■ TASK TO COMPLETE
Read the data below. Every line holding the string "euch" must be copied.

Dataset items
==========

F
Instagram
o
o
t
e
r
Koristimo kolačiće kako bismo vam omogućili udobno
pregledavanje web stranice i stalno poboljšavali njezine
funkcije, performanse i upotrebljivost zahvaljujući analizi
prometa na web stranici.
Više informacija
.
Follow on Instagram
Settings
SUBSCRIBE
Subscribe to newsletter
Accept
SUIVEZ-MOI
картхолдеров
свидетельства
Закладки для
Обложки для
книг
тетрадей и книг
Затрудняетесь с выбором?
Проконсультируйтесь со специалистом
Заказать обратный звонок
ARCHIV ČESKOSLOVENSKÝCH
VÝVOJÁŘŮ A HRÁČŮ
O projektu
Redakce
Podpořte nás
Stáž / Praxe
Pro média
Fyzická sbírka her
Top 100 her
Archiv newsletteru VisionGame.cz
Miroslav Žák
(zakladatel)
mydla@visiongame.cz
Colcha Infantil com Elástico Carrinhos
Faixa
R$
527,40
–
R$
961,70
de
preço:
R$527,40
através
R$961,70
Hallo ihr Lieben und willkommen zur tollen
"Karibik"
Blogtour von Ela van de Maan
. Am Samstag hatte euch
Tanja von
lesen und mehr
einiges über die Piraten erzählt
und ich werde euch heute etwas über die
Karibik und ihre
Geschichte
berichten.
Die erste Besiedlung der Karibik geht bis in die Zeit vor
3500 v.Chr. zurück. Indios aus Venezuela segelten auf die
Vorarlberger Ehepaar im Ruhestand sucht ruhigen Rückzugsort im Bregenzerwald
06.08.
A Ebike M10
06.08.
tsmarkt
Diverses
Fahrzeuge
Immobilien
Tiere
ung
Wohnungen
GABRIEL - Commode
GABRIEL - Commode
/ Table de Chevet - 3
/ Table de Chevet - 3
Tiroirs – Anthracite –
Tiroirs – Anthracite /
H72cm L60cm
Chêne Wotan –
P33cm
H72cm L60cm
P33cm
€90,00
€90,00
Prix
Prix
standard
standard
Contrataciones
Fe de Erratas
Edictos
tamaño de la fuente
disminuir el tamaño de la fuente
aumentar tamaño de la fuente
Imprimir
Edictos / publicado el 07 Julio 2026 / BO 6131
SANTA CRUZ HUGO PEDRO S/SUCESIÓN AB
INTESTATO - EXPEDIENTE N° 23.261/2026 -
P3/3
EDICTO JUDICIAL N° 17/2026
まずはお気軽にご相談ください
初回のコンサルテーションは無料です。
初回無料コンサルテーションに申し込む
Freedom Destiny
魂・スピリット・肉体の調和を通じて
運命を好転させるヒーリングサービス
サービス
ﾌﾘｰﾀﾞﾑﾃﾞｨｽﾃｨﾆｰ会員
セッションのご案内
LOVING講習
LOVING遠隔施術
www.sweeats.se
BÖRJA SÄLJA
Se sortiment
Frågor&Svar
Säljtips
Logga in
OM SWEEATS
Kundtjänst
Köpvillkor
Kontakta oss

==========

■ RESULT
. Am Samstag hatte euch
und ich werde euch heute etwas über die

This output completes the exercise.